■ Multi-view scene photographs
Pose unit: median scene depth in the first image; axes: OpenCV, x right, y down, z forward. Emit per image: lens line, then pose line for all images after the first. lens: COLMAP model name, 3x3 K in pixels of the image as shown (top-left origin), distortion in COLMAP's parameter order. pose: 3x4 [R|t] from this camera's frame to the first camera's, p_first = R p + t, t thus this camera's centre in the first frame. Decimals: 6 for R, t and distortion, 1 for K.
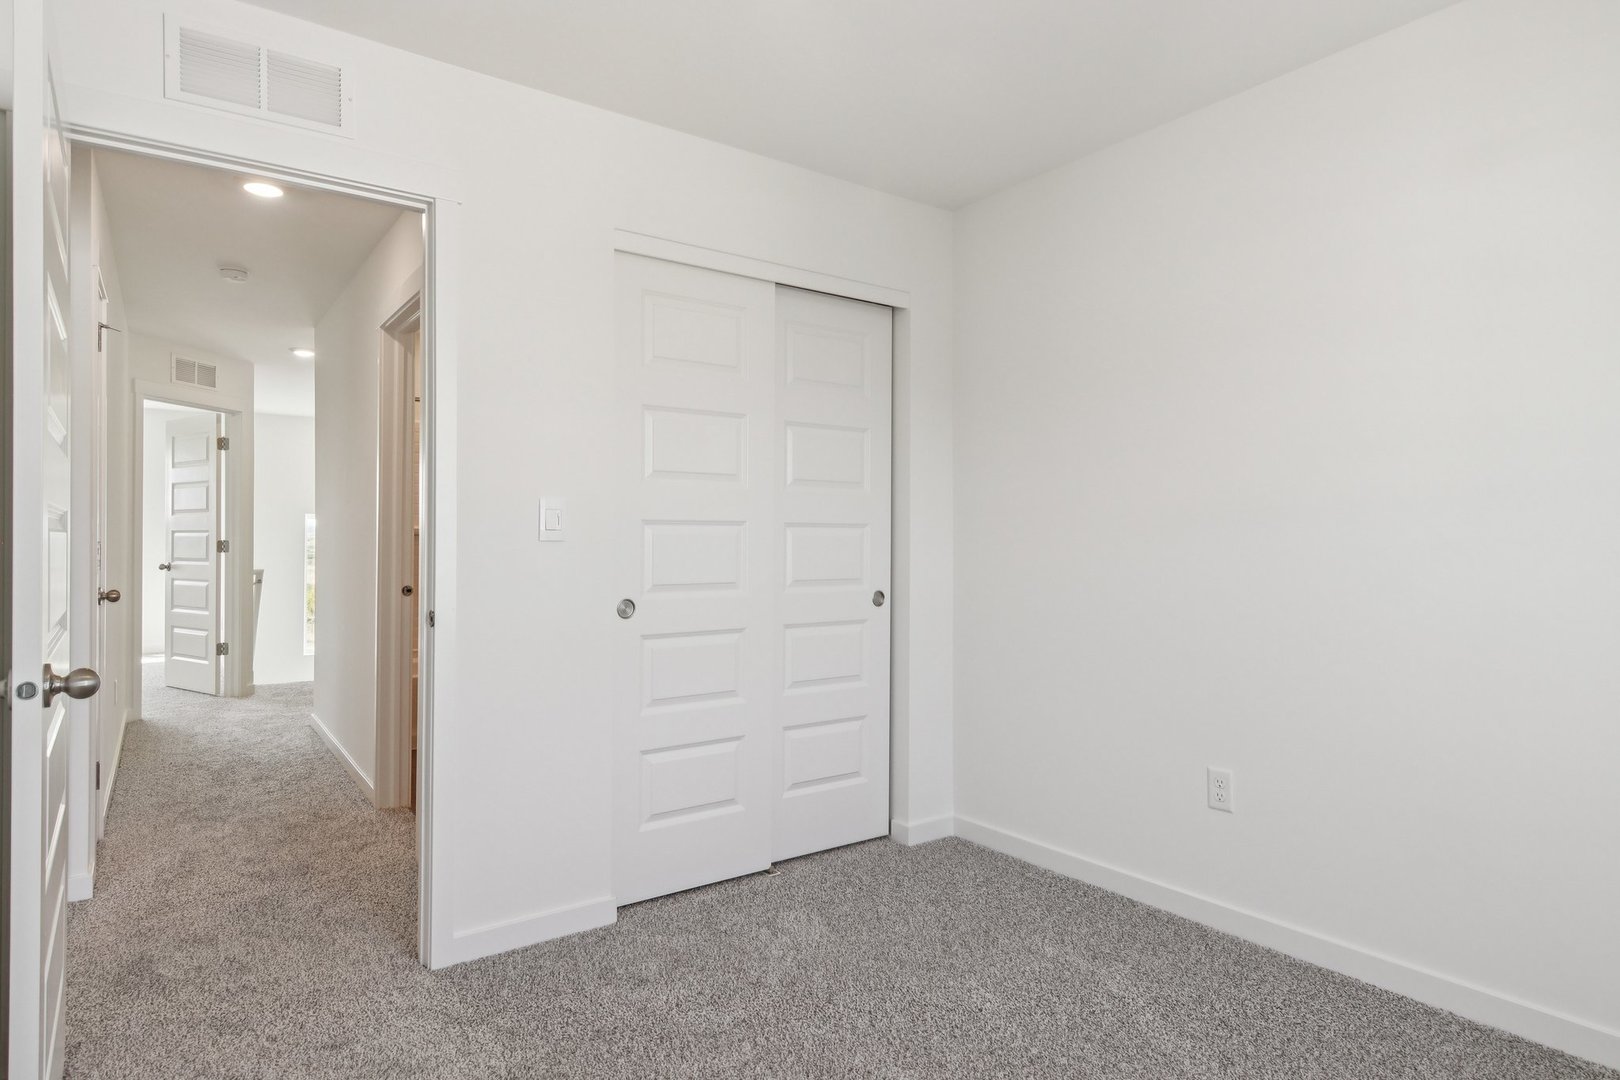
lens RADIAL K [[859.7, 0, 809.7], [0, 859.7, 537.7], [0, 0, 1]] dist [-0.000176, -0.000201]
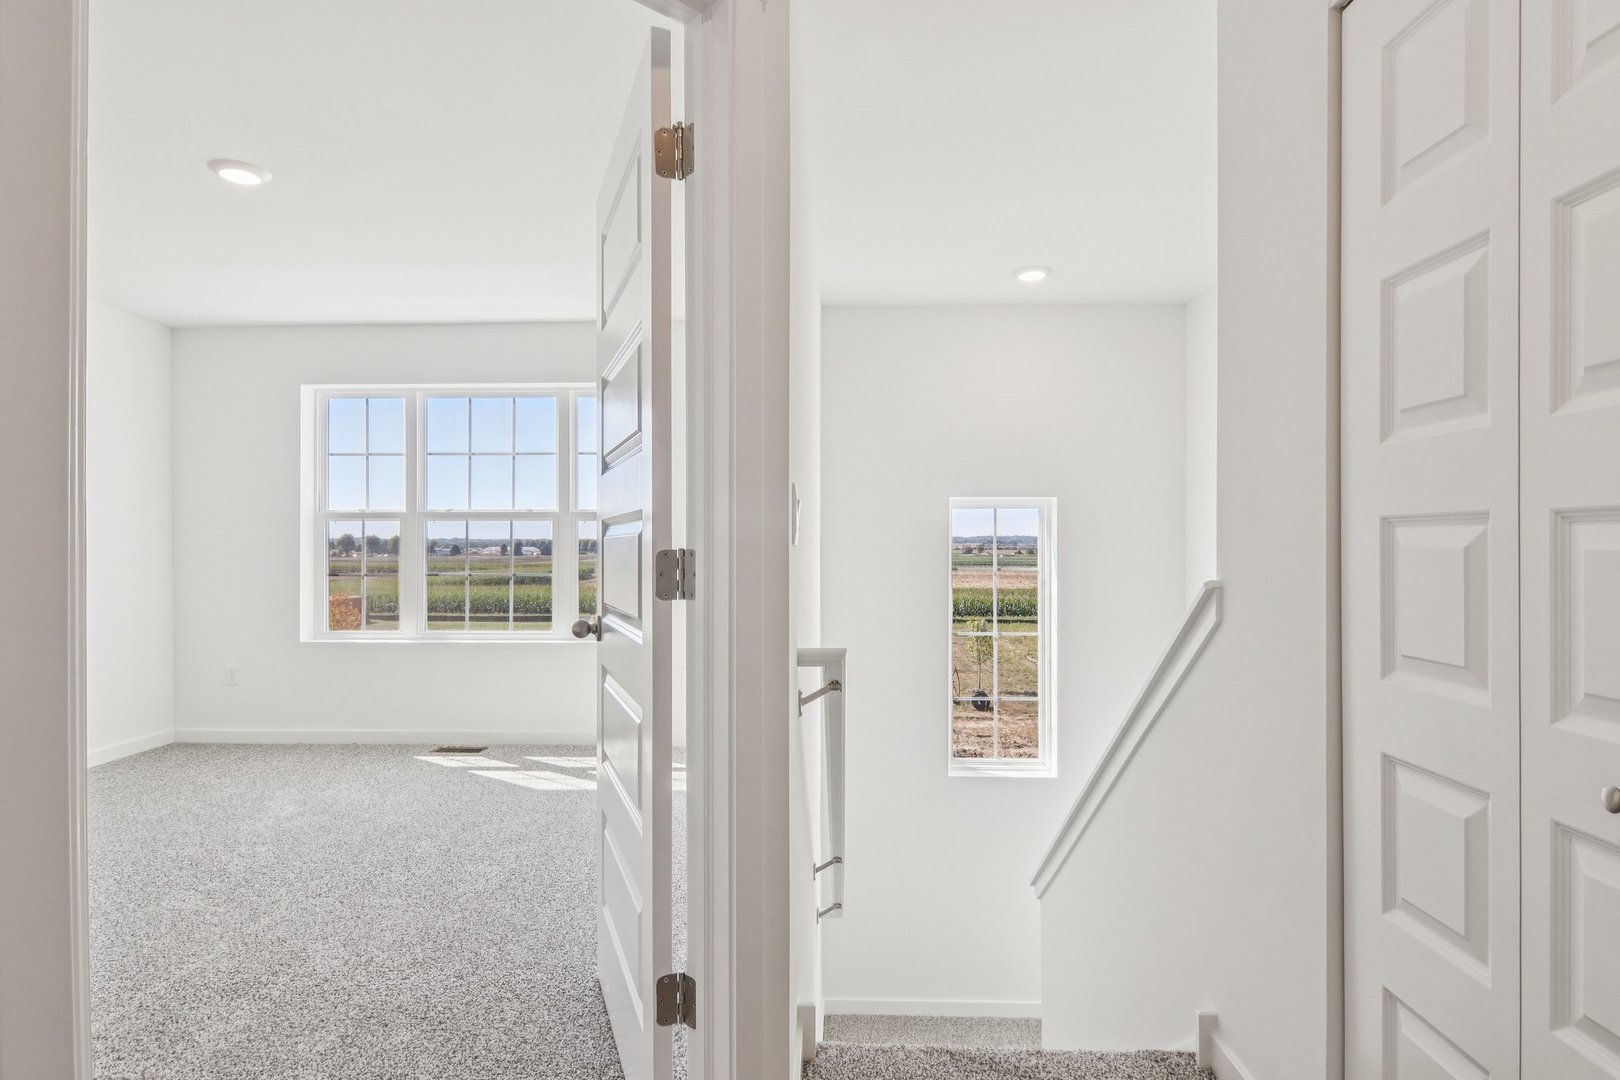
lens RADIAL K [[859.7, 0, 809.7], [0, 859.7, 537.7], [0, 0, 1]] dist [-0.000176, -0.000201]
pose [[0.760411, 0.000574, -0.649441, -0.494860], [-0.001164, 0.999999, -0.000480, -0.000162], [0.649441, 0.001121, 0.760412, 0.837758]]
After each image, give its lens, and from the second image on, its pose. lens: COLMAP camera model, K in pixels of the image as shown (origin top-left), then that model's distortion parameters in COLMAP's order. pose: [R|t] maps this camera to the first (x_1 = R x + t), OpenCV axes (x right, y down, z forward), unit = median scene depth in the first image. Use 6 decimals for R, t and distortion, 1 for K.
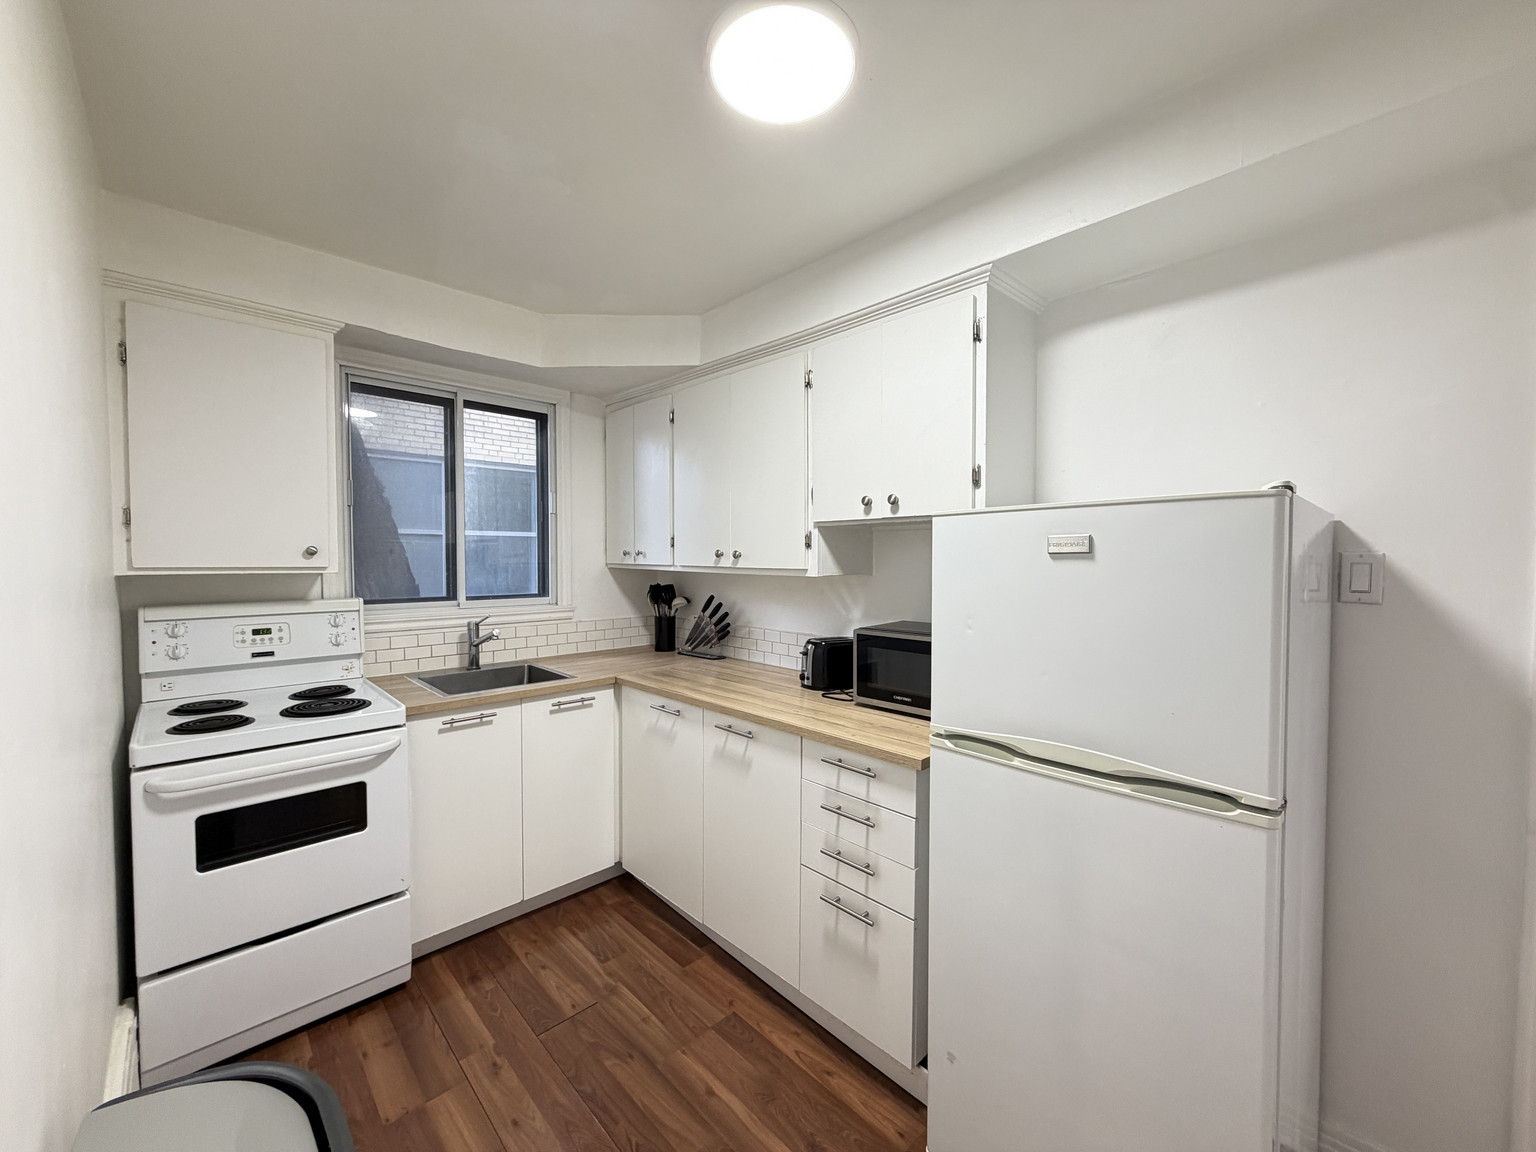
lens RADIAL K [[609.4, 0, 764.4], [0, 609.4, 576.1], [0, 0, 1]] dist [-0.000345, 0.000125]
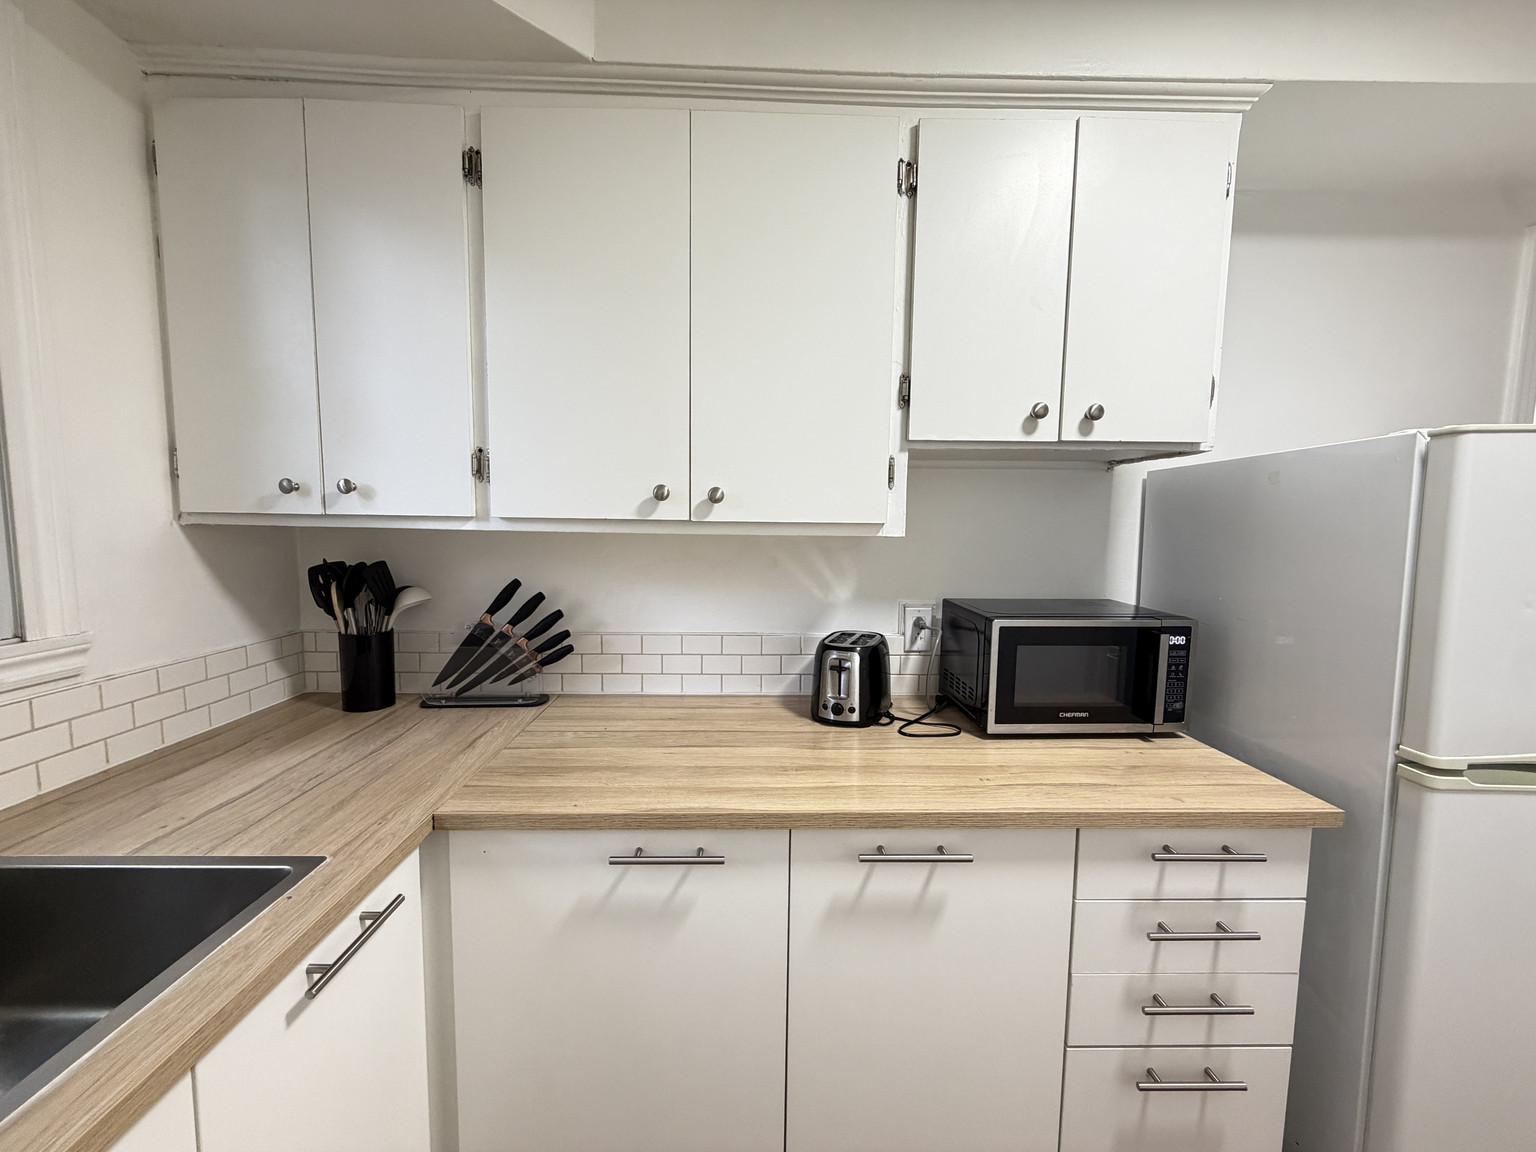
lens RADIAL K [[609.4, 0, 764.4], [0, 609.4, 576.1], [0, 0, 1]] dist [-0.000345, 0.000125]
pose [[0.679527, -0.060487, 0.731153, -0.337242], [0.015549, 0.997559, 0.068076, -0.002222], [-0.733486, -0.034891, 0.678809, 0.550439]]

■ WORK INSTRUCTION
Copy out, word for word, every line from the beginning of the rows through the line that contains "0.001121, 0.760412, 0.837758]]", with both ends included. Omit the pictures from your answer.

■ WRITTEN RESPONSE
Pose unit: median scene depth in the first image; axes: OpenCV, x right, y down, z forward. Emit per image: lens line, then pose line for all images after the first. lens: COLMAP model name, 3x3 K in pixels of the image as shown (top-left origin), distortion in COLMAP's parameter order. pose: 3x4 [R|t] from this camera's frame to the first camera's, p_first = R p + t, t thus this camera's centre in the first frame. Decimals: 6 for R, t and distortion, 1 for K.
lens RADIAL K [[859.7, 0, 809.7], [0, 859.7, 537.7], [0, 0, 1]] dist [-0.000176, -0.000201]
lens RADIAL K [[859.7, 0, 809.7], [0, 859.7, 537.7], [0, 0, 1]] dist [-0.000176, -0.000201]
pose [[0.760411, 0.000574, -0.649441, -0.494860], [-0.001164, 0.999999, -0.000480, -0.000162], [0.649441, 0.001121, 0.760412, 0.837758]]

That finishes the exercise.